Back to README | See also: Architecture | Getting Started | Inference | Comparison
hex presents system state through 4 progressive disclosure layers (ADR-2604131500), so developers get the right level of detail without information overload:
| Layer | Surface | What You See |
|---|---|---|
| Pulse | Statusline / glance | One-line health: `hex: A+ 100/100 |
| Brief | hex brief |
Structured summary — architecture score, active swarms, recent completions |
| Console | hex status / dashboard |
Full detail — every agent, task, inference call, boundary violation |
| Override | hex steer / hex override |
Emergency controls — pause swarms, kill agents, force-escalate tiers |
Trust delegation lets hex make decisions autonomously within bounds you set.
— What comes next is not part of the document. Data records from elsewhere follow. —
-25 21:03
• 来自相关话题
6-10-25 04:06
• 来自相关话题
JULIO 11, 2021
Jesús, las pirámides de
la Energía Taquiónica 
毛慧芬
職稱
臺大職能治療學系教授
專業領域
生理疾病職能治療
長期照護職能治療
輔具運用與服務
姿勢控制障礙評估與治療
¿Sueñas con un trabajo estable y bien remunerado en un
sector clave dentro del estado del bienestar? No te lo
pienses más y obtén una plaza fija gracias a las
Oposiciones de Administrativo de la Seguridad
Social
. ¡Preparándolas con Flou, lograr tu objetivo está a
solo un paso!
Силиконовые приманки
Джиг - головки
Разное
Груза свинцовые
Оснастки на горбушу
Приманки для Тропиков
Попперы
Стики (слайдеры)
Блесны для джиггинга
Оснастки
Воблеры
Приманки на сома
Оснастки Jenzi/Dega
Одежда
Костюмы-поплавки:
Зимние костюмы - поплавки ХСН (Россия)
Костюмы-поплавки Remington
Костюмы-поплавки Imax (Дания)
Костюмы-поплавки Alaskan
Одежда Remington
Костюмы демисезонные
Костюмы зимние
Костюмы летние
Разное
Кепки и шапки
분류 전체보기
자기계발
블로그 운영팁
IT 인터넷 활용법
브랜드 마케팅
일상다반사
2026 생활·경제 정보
Configure how much latitude agents get — from "ask me everything" to "handle T1/T2 autonomously, notify me on T3." The taste graph learns your preferences (formatting, naming conventions, error handling style) and applies them to generated code without explicit instructions.
hex trust show # Current delegation level
hex trust set autonomous # Let hex handle routine work
hex taste set error_style=thiserror # Prefer thiserror over anyhow
hex pulse # One-glance system health
hex brief # Structured status summaryThe workplan executor classifies every task and routes it through the optimal dispatch path:
hex plan execute workplan.json
|
+- Path C (T1/T2/T2.5) --- headless inference --> Ollama (local or remote)
| No agent process spawned. Direct inference + GBNF grammar + compile gate.
| Fastest path: typo fix in 2.3s, function generation in 10s.
|
+- Path A (T3 fallback) --- spawn hex-agent ----> local process with full tooling
| For multi-file features that need filesystem access, git, and tool use.
|
+- Path B (Claude Code) --- inference queue -----> Claude session dispatches
When running inside Claude Code, tasks queue for the outer session.
Path C is the breakthrough. It eliminates the agent spawning overhead for 70% of workplan tasks. Instead of forking a process, loading tools, and waiting for a shell — the executor sends the prompt directly to Ollama with a GBNF grammar constraint and gets compilable code back in seconds. The inference router picks the best available server automatically, whether it's localhost or a GPU box on your LAN.